Que se passerait-il si l’Espagne, l’Italie ou la Grèce décidaient de quitter la zone euro ? Si le scénario tient encore de la science-fiction, des économistes ont imaginé le déroulé concret de l’opération.

Premier temps : « Les autorités monétaires de la zone euro cesseraient de reconnaître l'euro en tant que monnaie commune, déclenchant une série de procédures qui exigeraient à nouveau l'émission de monnaie par les banques centrales nationales », explique le Portugais Paulo Reis Mourao, de l'université du Minho à Braga.

Battre monnaie

Les anciennes devises ont été détruites, même si les Européens en gardent un peu au fond des tiroirs: l'équivalent d'1,7 milliard d'euros en pesetas, 1,3 milliard d'euros en lires, 600 millions d'euros en francs, 6,8 milliards d'euros en deutsche mark... Les fabriques nationales de monnaie se mettraient donc au travail pour plusieurs mois, abandonnant la production de l'euro (l'Espagne imprime par exemple des billets de 5 et 20 euros). Le Wall Street Journal affirmait d'ailleurs récemment que certaines banques centrales européennes se préparaient déjà à réimprimer des monnaies nationales. L'Irlande, citée dans l'article, a toutefois fermement démenti.

Mais à peine la drachme, la peseta ou l'escudo réintroduits, le cours de ces monnaies, émises par des pays économiquement fragiles, fondrait sous la pression des marchés tandis que celui du mark allemand grimperait. De quoi faire paniquer les habitants, dont l'épargne pourrait perdre 50% de sa valeur selon plusieurs études, ce qui les inciterait à retirer en masse leur argent des banques, entraînant selon Federico Steinberg, économiste à l'institut espagnol Elcano, « l’effondrement du système financier ».

Comment éviter la panique ?

Du coup faut-il agir par surprise ou vendre d'abord l'idée à la population, pour la rassurer?
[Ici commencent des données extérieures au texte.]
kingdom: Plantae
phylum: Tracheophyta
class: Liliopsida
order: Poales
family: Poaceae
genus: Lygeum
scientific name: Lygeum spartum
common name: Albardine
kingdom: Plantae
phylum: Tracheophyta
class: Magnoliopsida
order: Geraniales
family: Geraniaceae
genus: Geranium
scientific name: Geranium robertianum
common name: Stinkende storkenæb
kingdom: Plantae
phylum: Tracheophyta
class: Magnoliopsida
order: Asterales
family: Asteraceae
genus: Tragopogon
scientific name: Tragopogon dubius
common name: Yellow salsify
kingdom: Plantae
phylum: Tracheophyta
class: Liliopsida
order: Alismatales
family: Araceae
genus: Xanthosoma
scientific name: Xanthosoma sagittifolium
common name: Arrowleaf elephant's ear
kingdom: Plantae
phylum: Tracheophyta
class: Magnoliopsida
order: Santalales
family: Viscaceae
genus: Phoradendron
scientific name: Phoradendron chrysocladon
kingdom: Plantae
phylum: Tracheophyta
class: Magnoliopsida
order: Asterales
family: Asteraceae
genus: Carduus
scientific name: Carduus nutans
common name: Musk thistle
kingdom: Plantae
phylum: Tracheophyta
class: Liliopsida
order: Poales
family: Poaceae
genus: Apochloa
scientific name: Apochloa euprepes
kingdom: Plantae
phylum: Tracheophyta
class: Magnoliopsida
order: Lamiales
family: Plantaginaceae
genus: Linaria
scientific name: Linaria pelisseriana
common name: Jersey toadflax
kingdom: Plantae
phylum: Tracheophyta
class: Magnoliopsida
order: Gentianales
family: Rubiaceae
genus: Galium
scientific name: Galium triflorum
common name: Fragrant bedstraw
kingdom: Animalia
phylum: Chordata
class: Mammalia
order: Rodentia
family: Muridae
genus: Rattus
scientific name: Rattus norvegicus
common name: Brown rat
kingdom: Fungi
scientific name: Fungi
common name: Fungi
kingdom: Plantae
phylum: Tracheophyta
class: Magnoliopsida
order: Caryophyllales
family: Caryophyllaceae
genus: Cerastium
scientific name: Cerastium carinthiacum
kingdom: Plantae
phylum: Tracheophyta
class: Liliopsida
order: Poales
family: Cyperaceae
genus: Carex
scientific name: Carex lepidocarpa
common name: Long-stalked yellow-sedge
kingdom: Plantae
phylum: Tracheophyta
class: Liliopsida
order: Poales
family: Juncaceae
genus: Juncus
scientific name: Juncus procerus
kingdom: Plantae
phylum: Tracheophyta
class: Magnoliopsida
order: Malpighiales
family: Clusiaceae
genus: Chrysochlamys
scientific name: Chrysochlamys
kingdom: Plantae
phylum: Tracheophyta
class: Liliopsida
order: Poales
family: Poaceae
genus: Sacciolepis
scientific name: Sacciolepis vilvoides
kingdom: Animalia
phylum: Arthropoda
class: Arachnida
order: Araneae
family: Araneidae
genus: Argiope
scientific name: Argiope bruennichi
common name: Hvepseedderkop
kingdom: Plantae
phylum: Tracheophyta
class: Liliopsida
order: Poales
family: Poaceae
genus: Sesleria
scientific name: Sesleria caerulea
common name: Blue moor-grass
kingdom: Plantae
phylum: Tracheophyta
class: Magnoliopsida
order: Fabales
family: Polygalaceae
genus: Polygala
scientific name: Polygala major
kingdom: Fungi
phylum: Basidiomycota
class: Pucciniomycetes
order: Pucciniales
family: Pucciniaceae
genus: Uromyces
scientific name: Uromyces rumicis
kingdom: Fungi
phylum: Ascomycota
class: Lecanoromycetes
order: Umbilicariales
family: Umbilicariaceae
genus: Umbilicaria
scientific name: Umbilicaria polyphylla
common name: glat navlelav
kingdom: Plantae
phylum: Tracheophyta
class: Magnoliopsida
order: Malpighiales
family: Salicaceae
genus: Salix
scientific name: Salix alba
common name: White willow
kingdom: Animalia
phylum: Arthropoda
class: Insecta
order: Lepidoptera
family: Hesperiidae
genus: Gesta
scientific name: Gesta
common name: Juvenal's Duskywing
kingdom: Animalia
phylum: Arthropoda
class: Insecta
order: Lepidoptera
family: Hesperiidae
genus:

Les opinions divergent. « Il faudrait que secrètement tout soit décidé en une nuit et que le lendemain matin les marchés, les banques soient fermées au moins durant douze heures pour empêcher qui que ce soit de bouger son argent », estime Franco Bruni, professeur à l'université Bocconi de Milan. « Une manière de faire serait d'annoncer un jour, sans que personne ne le sache auparavant : nous gelons vos comptes car nous allons revenir à la monnaie de départ », pense Gayle Allard de l'IE Business School de Madrid, qui s'interroge alors : « Comment fabriquer suffisamment de billets en secret ? »

Pour Eduardo Martinez-Abascal, professeur de l'IESE Business School de Madrid, il faut au contraire « faire une spectaculaire campagne de communication, pour dire : nous sommes arrivés à la conclusion qu'il faut revenir à la peseta (ou à la drachme) et il y a comme avantages ceci, cela... ».

Les atouts d’une monnaie faible

Une devise faible apporte quelques atouts. Ainsi, « la Grèce pourrait vendre à l'extérieur à moitié prix » tandis que, « redevenue un pays pas cher », elle « se remplirait de touristes », explique Eduardo Martinez-Abascal. « Il y a un effet merveilleux » en cas de sortie de l'euro, observe aussi Gayle Allard : « le pays récupère son taux de change, sa monnaie peut baisser » et donc il peut « croître via les exportations ».

Mais, tempère l’Italien Franco Bruni, chaque Etat chercherait à être moins cher que son voisin via « une course à la dévaluation ». Or avec une monnaie affaiblie, les produits importés comme le pétrole seraient hors de prix. « Nous aurions une chute du pouvoir d'achat, des tendances inflationnistes et un niveau de vie en baisse », admet Paulo Reis Mourao et « il nous faudrait 10 à 15 ans pour stabiliser la situation ».

Et la dette publique ?

A cela s'ajoutent des problèmes légaux. « Imaginez une banque espagnole qui a des dettes aux Pays-Bas : comment sera calculée sa dette si on abandonne l'euro, en florins ou en pesetas ? », se demande Thomas Cool, ancien économiste de l'Office central des statistiques aux Pays-Bas.

Et la dette publique, resterait-elle libellée en euros, obligeant l'Etat à entrer en défaut de paiement, ou serait-elle convertie en ancienne monnaie, ce qui rendrait furieux les marchés ? Comme le rappelle Federico Steinberg, « l’introduction de l'euro a été un processus très délicat, planifié pendant plus de deux ans, et donc l'idéal, pour qui voudrait abandonner l'euro, serait de prendre le même temps pour défaire cela ». Mais « le problème est que s'il y a une sortie de l'euro, cela va sûrement être abrupt et désordonné... », conclut-il.